BEGIN Working data

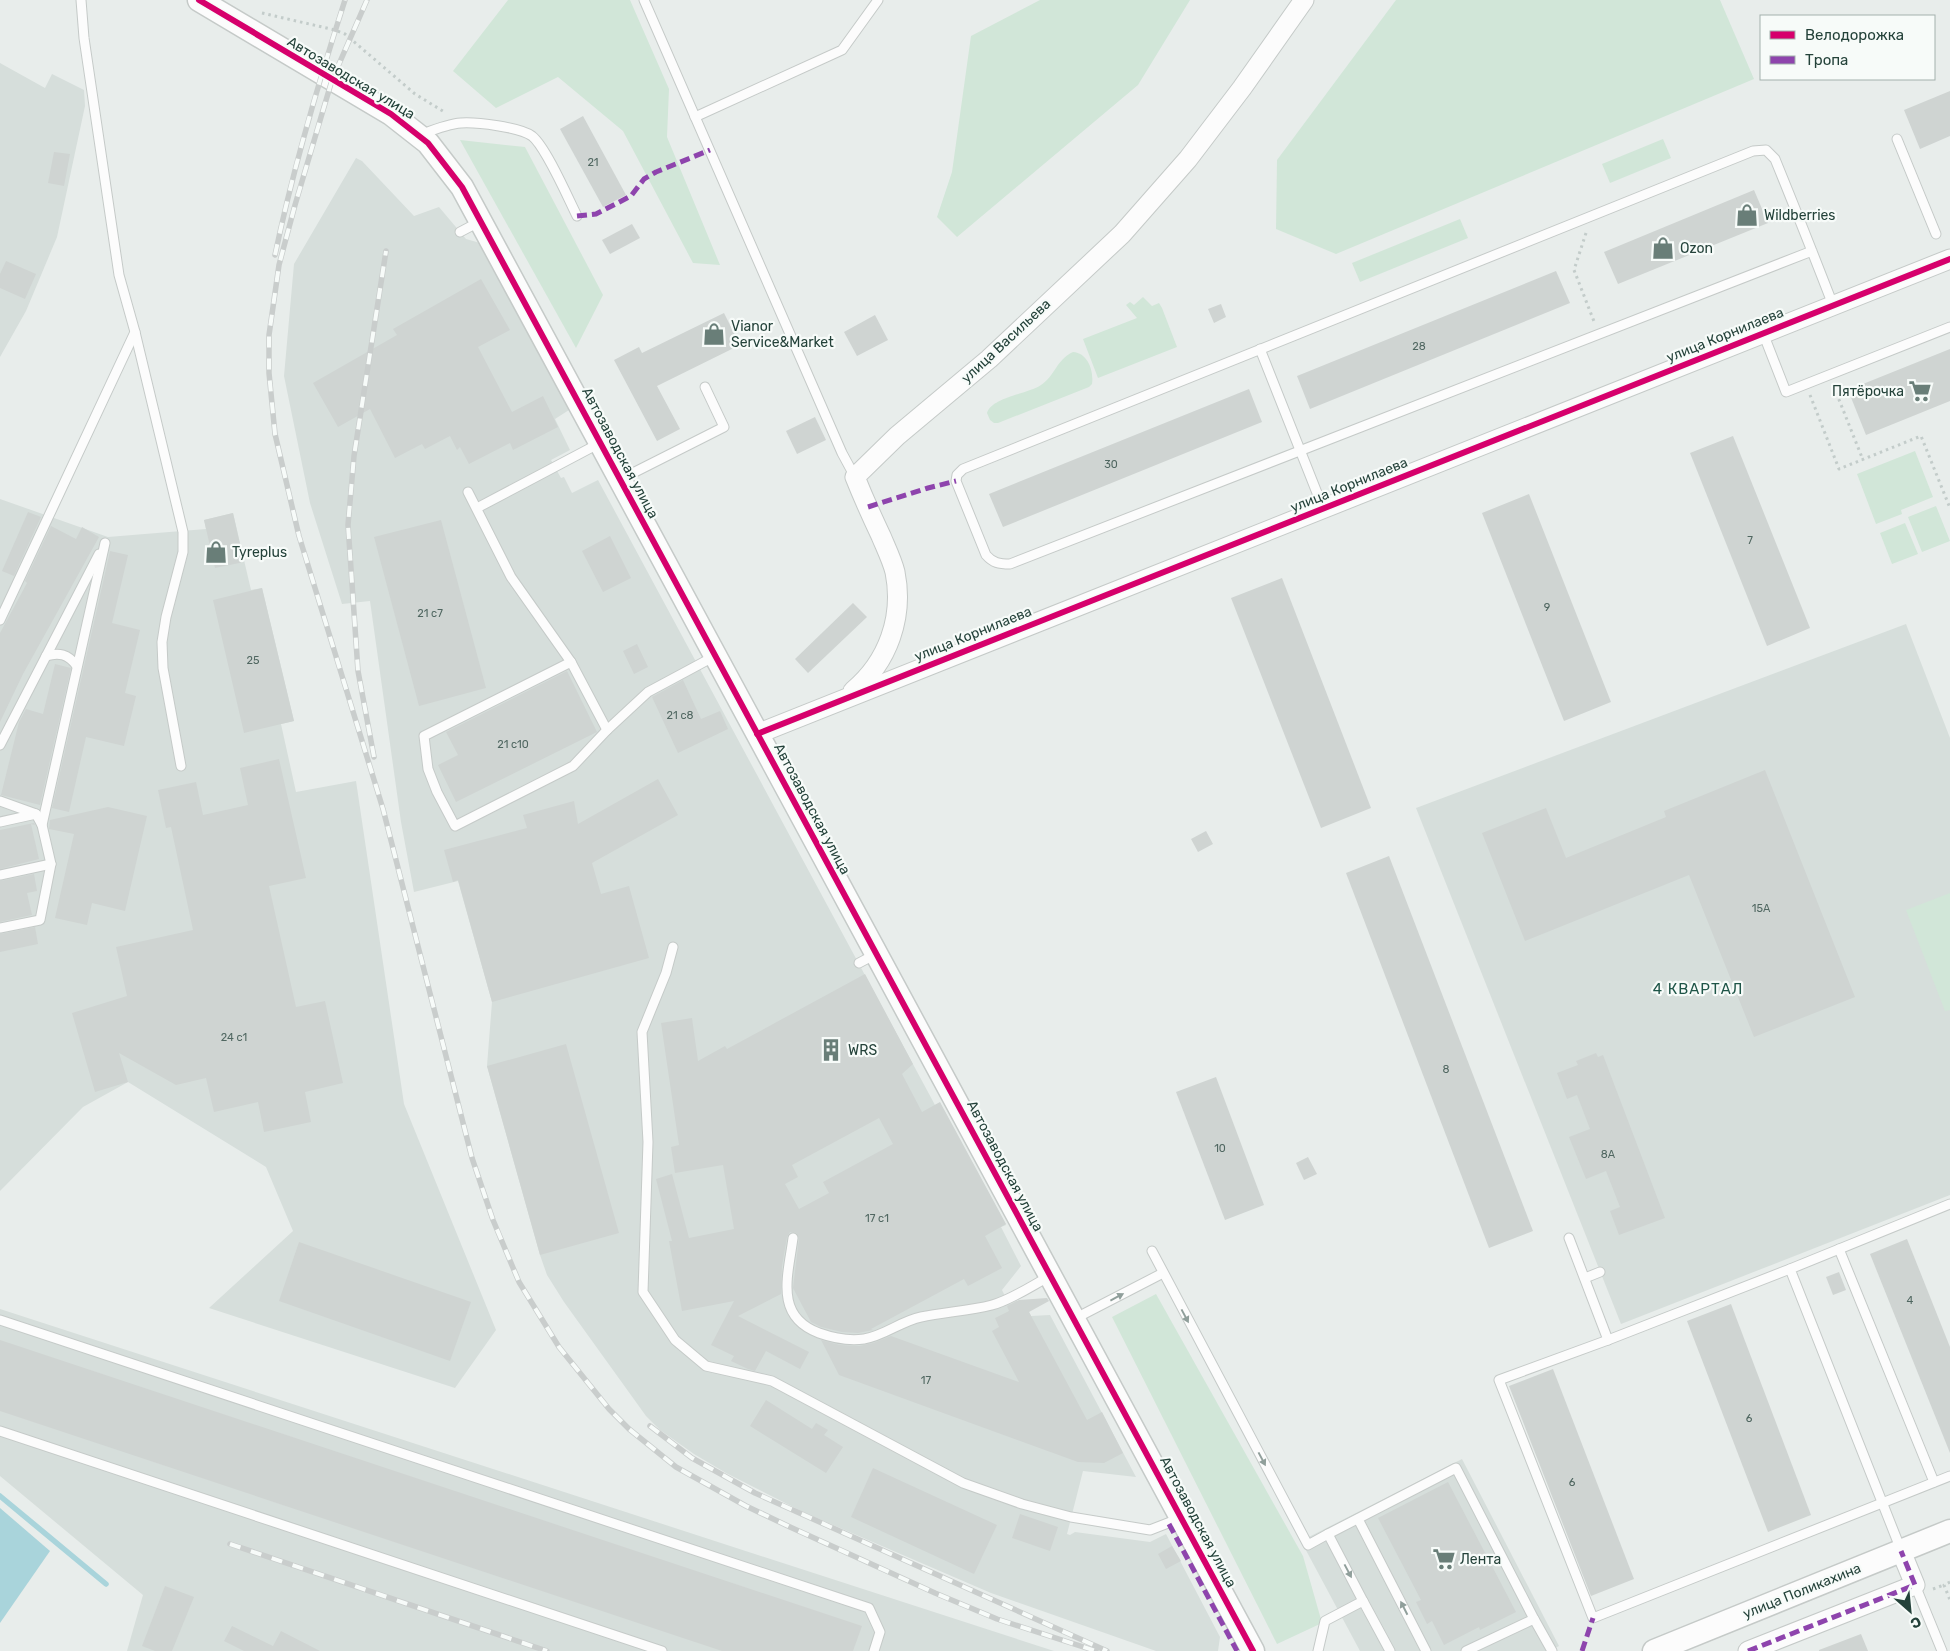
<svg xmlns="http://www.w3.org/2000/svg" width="1950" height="1651" font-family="Rubik,sans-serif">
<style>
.built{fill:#d6dedb}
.green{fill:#d1e6d8}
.water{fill:#a9d4db}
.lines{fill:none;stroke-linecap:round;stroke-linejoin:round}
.stream{stroke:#a9d4db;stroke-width:5.5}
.building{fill:#cfd4d2;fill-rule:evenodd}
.service-casing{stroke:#c5cac8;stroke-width:11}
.minor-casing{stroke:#c5cac8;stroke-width:21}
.tertiary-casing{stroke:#c5cac8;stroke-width:25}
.path{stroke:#c3ccca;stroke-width:3;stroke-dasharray:2.5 4;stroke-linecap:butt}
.service{stroke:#fcfcfc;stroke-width:9}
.minor{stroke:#fcfcfc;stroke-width:19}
.tertiary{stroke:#fcfcfc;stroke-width:22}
.rail-casing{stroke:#c9cdcc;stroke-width:5.5}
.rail{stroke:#f7fbf9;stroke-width:4;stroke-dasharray:11;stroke-linecap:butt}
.quiet{stroke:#8e44ad;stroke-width:5;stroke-dasharray:10 5;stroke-linecap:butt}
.cycleway-casing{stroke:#f7fbf9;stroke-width:9}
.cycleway{stroke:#d6006c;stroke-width:6}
.oneway{fill:#909f9b}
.labels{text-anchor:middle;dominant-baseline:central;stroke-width:4.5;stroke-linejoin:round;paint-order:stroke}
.number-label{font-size:11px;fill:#506761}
.street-label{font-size:14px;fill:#24423a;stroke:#f7fbf9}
.poi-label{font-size:14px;fill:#24423a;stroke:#f7fbf9;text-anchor:start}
.neighbourhood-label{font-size:15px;letter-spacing:1px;fill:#1f5548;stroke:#f7fbf9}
</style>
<rect width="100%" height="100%" fill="#e8edeb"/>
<g class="built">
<path d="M0,63L45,88L52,74L84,90L85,106L57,237L26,311L0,357Z"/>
<path d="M356,158L362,161L414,216L439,207L466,239L480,243L569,410L555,419L570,450L551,460L561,478L564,477L572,493L598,480L935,1105L940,1103L1006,1225L1001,1227L1021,1266L1002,1290L1006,1298L1010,1304L1016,1301L1029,1300V1312L1031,1316L1050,1315L1136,1477L1083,1471L1067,1534L1070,1535L1075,1532L1150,1542L1166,1534L1220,1637L1218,1651H1156L991,1593L803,1512L726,1473L694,1454L660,1430L646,1416L564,1302L547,1275L540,1255L487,1066L492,1002L458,881L414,892L401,822L370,601L342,604L310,503L284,376L294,264Z"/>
<path d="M0,499L108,537L206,529L204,520L233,513L251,590L262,588L294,721L281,724L296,792L356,781L404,1104L496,1330L455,1388L209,1308L293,1231L266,1167L128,1082L83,1107L0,1191Z"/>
<path d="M1906,624L1950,738V1195L1621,1324L1416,808Z"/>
<path d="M0,1309L1054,1651H127L143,1595L0,1476Z"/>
<path d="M1462,1459L1559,1646L1549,1651H1360L1301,1541Z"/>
</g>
<g class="green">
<path d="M508,0H630L669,89L667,137L720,265L693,263L623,131L558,77L496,108L453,71Z"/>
<path d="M1040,0H1190L1138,85L957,237L937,217L952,172L971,36Z"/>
<path d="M1396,0H1720L1754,79L1336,254L1276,229L1277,160Z"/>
<path d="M1663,139L1671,158L1610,183L1602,164Z"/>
<path d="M460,140L525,147L603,295L576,348Z"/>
<path d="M1460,219L1468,238L1360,282L1352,263Z"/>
<path d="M1143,297L1152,306L1159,303L1162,308L1177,347L1098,378L1083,339L1137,318L1126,305L1130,302L1134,305Z"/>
<path d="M1073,352C1088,353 1094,371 1092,384L1089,387L998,423H994L990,420L987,413C992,397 1028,394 1041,385C1055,376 1056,360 1073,352Z"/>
<path d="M1915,451L1933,497L1901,510L1902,514L1876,524L1857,474Z"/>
<path d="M1936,506L1950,541L1922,552L1908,517Z"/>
<path d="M1905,523L1918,554L1892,564L1880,533Z"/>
<path d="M1950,893V1010L1945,1011L1906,910Z"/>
<path d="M1156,1294L1303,1556L1322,1623L1277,1644L1112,1317Z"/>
</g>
<path class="water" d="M0,1508L50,1551L0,1623Z"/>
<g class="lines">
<path class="stream" d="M0,1496L106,1584"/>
</g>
<g class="building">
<path d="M1950,91V136L1920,149L1904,110Z"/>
<path d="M583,116L626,195L603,207L560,129Z"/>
<path d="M54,152L70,154L64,186L48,183Z"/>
<path d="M1754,190L1768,223L1618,284L1604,252Z"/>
<path d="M632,224L640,238L610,254L602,240Z"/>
<path d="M6,261L36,274L25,299L0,288V274Z"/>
<path d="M1556,271L1570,303L1310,409L1297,376Z"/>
<path d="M481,279L510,330L478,347L512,412L543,396L558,427L513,450L510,443L469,464L460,447L457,450L450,436L425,449L422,444L395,458L370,409L338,427L313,383L397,335L393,329Z"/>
<path d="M1221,304L1226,317L1214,323L1208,309Z"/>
<path d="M724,313L740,345L657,386L680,429L657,441L614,360L639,347L642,353Z"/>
<path d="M875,315L888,340L857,356L844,332Z"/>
<path d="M1950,349V401L1866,435L1848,390Z"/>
<path d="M1249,389L1262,422L1003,527L989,494Z"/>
<path d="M815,417L826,440L797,454L786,431Z"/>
<path d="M1733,436L1810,628L1767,646L1690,453Z"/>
<path d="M1529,494L1611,702L1564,721L1482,513Z"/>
<path d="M28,512L41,517L14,576L2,571Z"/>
<path d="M233,513L244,562L215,568L204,520Z"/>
<path d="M441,520L486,688L419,706L374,537Z"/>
<path d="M51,526L76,539L82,527L99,537L23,674L0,722V633L27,583L25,581Z"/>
<path d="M610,536L631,578L603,592L582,551Z"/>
<path d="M110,551L128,555L112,623L140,630L125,693L136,696L124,746L86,737L69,812L52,808Z"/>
<path d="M1282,578L1371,808L1321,828L1231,598Z"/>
<path d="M262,588L294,721L244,733L213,600Z"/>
<path d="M853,603L867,617L808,673L795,659Z"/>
<path d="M637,644L648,667L634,674L623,651Z"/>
<path d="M55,664L71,668L40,805L1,795L19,722L26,709L43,714Z"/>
<path d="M567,671L597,732L456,802L438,765L458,755L446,732Z"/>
<path d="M683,680L701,719L720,711L728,729L678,753L652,697Z"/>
<path d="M279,759L306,878L269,886L296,1007L325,1001L343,1083L305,1092L311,1122L264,1132L258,1102L214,1112L206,1078L176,1085L119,1053L128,1082L95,1092L72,1013L127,996L116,947L193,930L171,827L166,828L158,790L196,782L203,815L248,805L240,768Z"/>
<path d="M1765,770L1855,997L1754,1037L1689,875L1525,941L1482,833L1546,808L1566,858L1666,817L1664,811Z"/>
<path d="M658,779L678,815L592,863L601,894L629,886L649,958L492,1002L458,880L453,882L444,850L527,828L523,815L574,801L578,824Z"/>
<path d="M108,807L147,816L125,911L92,903L87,925L55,918L74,834L49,829L50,820Z"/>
<path d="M34,823L35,825L31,824L39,859L0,869V830Z"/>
<path d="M1206,831L1213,844L1198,852L1191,839Z"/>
<path d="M1389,856L1533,1231L1489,1248L1346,873Z"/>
<path d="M34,874L37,891L27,893L32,915L0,922V881Z"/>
<path d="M35,927L38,944L0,952V934Z"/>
<path d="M865,974L913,1064L902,1074L922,1112L940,1102L1006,1224L985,1236L1002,1268L968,1286L964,1279L871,1329L873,1330L858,1333L842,1332L821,1327L811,1322L793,1288L799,1238L796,1233L790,1232L787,1237L782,1266L781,1294L738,1316L809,1352L800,1369L766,1351L755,1371L748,1369L731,1361L734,1356L711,1345L734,1301L682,1311L669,1241H672L656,1179L672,1174L689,1238L734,1229L723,1165L675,1173L671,1147L679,1145L661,1023L692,1018L698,1061L725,1046L727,1049ZM879,1118L893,1144L823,1182L829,1193L799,1209L785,1184L798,1177L792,1165Z"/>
<path d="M566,1044L619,1233L540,1255L487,1066Z"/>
<path d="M1596,1053L1598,1057L1603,1055L1665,1218L1619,1235L1610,1211L1620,1207L1606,1171L1586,1179L1569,1137L1590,1129L1577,1095L1567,1099L1557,1073L1578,1065L1576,1061Z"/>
<path d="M1216,1077L1264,1205L1225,1220L1176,1092Z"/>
<path d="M1308,1157L1317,1174L1304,1180L1296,1163Z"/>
<path d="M1907,1239L1950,1347V1453L1870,1254Z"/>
<path d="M299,1242L471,1302L450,1361L279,1301Z"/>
<path d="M1839,1272L1846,1290L1833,1295L1826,1277Z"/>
<path d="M1047,1298L1049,1301L1029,1312L1087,1420L1102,1412L1123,1453L1104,1463L1078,1462L839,1375L821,1340L840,1345L859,1346L873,1343L891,1336L1019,1382L992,1331L999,1327L995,1318L1009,1311L1007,1306L1019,1300Z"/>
<path d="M1731,1304L1811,1515L1768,1532L1687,1321Z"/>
<path d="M0,1340L862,1626L853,1651H722L0,1411Z"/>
<path d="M1553,1369L1634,1579L1591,1596L1509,1386Z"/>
<path d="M766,1400L812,1429L816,1423L828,1430L824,1435L843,1447L826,1473L750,1426Z"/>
<path d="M873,1468L997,1525L974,1574L851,1517Z"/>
<path d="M1448,1482L1516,1612L1480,1630L1479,1627L1444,1645L1432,1621L1427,1624L1416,1602L1421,1600L1378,1518Z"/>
<path d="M1020,1514L1058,1527L1050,1551L1012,1538Z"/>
<path d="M1172,1546L1181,1561L1166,1569L1158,1554Z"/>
<path d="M165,1586L194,1597L172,1651H155L142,1646Z"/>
<path d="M232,1626L273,1646L281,1631L320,1651H244L224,1641Z"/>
<path d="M1861,1634L1868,1651H1819V1650Z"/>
</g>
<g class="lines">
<defs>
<g id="service">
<path d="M81,0L84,38L119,275L135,332L183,532V552L166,617L162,642L163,668L181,766"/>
<path d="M644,0L842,453L855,477"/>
<path d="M695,117L842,50L878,0"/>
<path d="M420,135C433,130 447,124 461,123C476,122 520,127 532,136C546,147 568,198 577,216"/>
<path d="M1897,139L1936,234"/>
<path d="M460,232L479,222"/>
<path d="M1812,251L1010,564C999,564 993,563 986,555L956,481L957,475L963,469L1753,151L1766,150L1775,159C1795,208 1814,256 1833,305"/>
<path d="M1763,333L1786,392L1950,327"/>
<path d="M1260,349L1323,508"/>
<path d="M621,479L724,427L705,387"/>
<path d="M468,492L511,577L571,662L607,730"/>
<path d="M477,508L600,443"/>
<path d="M0,620L135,332"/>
<path d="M46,656C59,652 68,654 77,666"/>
<path d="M571,662L424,736L428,769L437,792L455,826L573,766L607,730L648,692L715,656"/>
<path d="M0,745L99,554"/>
<path d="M0,801L36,814L42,825L51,864L40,920L0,928"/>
<path d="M0,822L36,814"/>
<path d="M42,825L105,543"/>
<path d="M0,875L51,864"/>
<path d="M673,947L666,973L642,1032L648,1142L643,1292L675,1340L706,1366L772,1381L963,1483L1022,1504L1071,1517L1150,1530L1181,1518"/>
<path d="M859,963L876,954"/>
<path d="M793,1238C788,1276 774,1316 819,1333C833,1338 849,1341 864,1339C884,1336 901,1321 921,1317C944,1312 969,1311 992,1305C1011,1300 1033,1285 1050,1276"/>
<path d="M1569,1238L1608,1340"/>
<path d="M1839,1249L1934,1482"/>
<path d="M1152,1251L1308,1545L1328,1534L1363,1601L1325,1621L1318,1651"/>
<path d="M1790,1269L1608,1340L1499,1380L1593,1618L1950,1476"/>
<path d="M1585,1278L1600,1272"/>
<path d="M1074,1319L1163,1273"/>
<path d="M0,1320L869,1608L880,1632L874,1651"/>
<path d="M0,1431L662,1651"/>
<path d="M1358,1519L1426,1651"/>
<path d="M1328,1534L1456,1468L1534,1619L1466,1651"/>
<path d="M1901,1550L1790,1269L1950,1204"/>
<path d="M1915,1585L1942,1651"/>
<path d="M1363,1601L1390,1651"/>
<path d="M1534,1619L1552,1651"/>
</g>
<g id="minor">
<path d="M853,691C888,662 904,617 895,572C892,560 886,548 881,536C872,517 863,497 855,477L897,436L989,359L1122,234L1188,159L1242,88L1304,0"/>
<path d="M757,734L1950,259"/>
<path d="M1748,1651L1915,1585L1901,1551"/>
</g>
<g id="tertiary">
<path d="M199,0L391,114L428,143L462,187L1253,1651"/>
<path d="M1654,1651L1950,1531"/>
</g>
</defs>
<use href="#service" class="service-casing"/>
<use href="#minor" class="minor-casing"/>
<use href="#tertiary" class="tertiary-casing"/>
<g class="path">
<path d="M262,13L335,30L345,34L415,94L446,113"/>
<path d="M1586,233L1574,270L1595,324"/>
<path d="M1834,387L1863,460"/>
<path d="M1810,395L1839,469L1921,436L1950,508"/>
<path d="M1950,1582L1944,1585L1950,1600"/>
<path d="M1933,1589L1944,1585"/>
</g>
<use href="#service" class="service"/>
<use href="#minor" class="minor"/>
<use href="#tertiary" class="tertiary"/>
<defs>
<g id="rail">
<path d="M367,0L332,80L295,205L279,265L269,335V373L275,434L299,536L383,809L472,1158L493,1220L519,1282L559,1347L609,1409L629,1429L676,1467L746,1506L790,1527L935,1593L997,1619L1096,1651"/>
<path d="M275,255C293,169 318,84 345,0"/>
<path d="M374,757L358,671L348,525L354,456L386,251"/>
<path d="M650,1426L692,1458L755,1493L1107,1651"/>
<path d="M230,1544L547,1651"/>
</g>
</defs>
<use href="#rail" class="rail-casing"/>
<use href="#rail" class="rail"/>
<g class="quiet">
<path d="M577,216L596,214L631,196L644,179L656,172L710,150"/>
<path d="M868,507L928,488L956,481"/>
<path d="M1169,1524L1237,1651"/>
<path d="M1582,1651L1593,1618"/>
<path d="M1748,1651L1915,1585L1901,1551"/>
</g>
<defs>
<g id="cycleway">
<path d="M199,0L391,114L428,143L462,187L1253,1651"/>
<path d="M757,734L1950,259"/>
</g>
</defs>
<use href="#cycleway" class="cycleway-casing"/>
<use href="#cycleway" class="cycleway"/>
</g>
<defs><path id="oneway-solid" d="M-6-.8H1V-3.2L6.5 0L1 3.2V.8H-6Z" transform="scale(1.25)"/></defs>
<g class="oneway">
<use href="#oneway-solid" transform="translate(1117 1297) rotate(-28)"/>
<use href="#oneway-solid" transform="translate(1185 1316) rotate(62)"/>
<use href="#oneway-solid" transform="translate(1262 1459) rotate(62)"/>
<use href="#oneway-solid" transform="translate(1348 1571) rotate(62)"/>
<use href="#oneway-solid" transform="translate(1404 1608) rotate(-117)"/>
</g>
<defs>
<symbol id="shop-bare" viewBox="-9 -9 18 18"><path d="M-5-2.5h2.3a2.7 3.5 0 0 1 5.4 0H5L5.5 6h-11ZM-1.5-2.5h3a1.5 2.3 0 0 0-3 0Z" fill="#697e78" stroke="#f7fbf9" stroke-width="2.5" paint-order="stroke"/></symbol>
<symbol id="supermarket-bare" viewBox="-9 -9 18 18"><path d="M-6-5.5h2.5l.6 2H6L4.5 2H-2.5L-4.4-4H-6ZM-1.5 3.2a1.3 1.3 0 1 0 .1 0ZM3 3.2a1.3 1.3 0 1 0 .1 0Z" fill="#697e78" stroke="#f7fbf9" stroke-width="2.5" paint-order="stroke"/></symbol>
<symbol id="building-bare" viewBox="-9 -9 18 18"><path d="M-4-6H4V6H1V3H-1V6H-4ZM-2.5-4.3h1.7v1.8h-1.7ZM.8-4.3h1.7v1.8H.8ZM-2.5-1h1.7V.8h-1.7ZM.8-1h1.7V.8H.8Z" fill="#697e78" stroke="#f7fbf9" stroke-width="2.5" paint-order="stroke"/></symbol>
</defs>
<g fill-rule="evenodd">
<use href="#shop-bare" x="1731" y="199" width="32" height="32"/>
<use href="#shop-bare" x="1647" y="232" width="32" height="32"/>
<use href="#shop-bare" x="698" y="318" width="32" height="32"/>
<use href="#supermarket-bare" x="1904" y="375" width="32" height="32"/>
<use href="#shop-bare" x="200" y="536" width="32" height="32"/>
<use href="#building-bare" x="815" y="1034" width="32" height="32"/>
<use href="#supermarket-bare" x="1428" y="1543" width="32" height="32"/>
</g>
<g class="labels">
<g class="number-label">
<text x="593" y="162">21</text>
<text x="1419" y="346">28</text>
<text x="1111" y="464">30</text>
<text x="1750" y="540">7</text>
<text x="1547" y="607">9</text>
<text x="430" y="613">21 с7</text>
<text x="253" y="660">25</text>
<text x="680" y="715">21 с8</text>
<text x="513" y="744">21 с10</text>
<text x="1761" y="908">15А</text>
<text x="234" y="1037">24 с1</text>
<text x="1446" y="1069">8</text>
<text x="1220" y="1148">10</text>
<text x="1608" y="1154">8А</text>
<text x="877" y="1218">17 с1</text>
<text x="1910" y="1300">4</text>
<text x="926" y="1380">17</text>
<text x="1749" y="1418">6</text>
<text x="1572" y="1482">6</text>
</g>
<g class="street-label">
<text transform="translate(351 78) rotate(31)">Автозаводская улица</text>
<text transform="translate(1725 335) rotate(-22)">улица Корнилаева</text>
<text transform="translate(1006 341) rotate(-43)">улица Васильева</text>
<text transform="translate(620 453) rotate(62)">Автозаводская улица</text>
<text transform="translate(1349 485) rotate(-22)">улица Корнилаева</text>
<text transform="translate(973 634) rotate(-22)">улица Корнилаева</text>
<text transform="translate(812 809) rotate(62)">Автозаводская улица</text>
<text transform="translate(1005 1166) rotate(62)">Автозаводская улица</text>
<text transform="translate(1198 1522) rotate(62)">Автозаводская улица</text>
<text transform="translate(1802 1591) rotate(-22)">улица Поликахина</text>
</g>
<g class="poi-label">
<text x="1764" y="215">Wildberries</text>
<text x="1680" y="248">Ozon</text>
<text x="731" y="326">Vianor<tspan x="731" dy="16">Service&amp;Market</tspan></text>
<text x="1904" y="391" text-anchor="end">Пятёрочка</text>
<text x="232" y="552">Tyreplus</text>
<text x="848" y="1050">WRS</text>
<text x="1460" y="1559">Лента</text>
</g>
<g class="neighbourhood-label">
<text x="1698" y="989">4 КВАРТАЛ</text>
</g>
</g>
<rect x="1760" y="15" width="175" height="65" fill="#f7fbf9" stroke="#a3b1ad"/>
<rect x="1770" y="31" width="25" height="8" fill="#d6006c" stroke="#a3b1ad"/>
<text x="1805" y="40" font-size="15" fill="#24423a">Велодорожка</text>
<rect x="1770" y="56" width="25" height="8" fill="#8e44ad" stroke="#a3b1ad"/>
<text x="1805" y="65" font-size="15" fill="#24423a">Тропа</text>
<g transform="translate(1910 1611) rotate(153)" stroke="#f7fbf9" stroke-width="4" paint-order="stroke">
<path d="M0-4L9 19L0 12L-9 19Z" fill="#24423a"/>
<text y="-8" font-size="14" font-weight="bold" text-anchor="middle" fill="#24423a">С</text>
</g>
</svg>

END Working data

**Activity**
Search the records above for "butt". Copy each line where it is found.

**Task output**
.path{stroke:#c3ccca;stroke-width:3;stroke-dasharray:2.5 4;stroke-linecap:butt}
.rail{stroke:#f7fbf9;stroke-width:4;stroke-dasharray:11;stroke-linecap:butt}
.quiet{stroke:#8e44ad;stroke-width:5;stroke-dasharray:10 5;stroke-linecap:butt}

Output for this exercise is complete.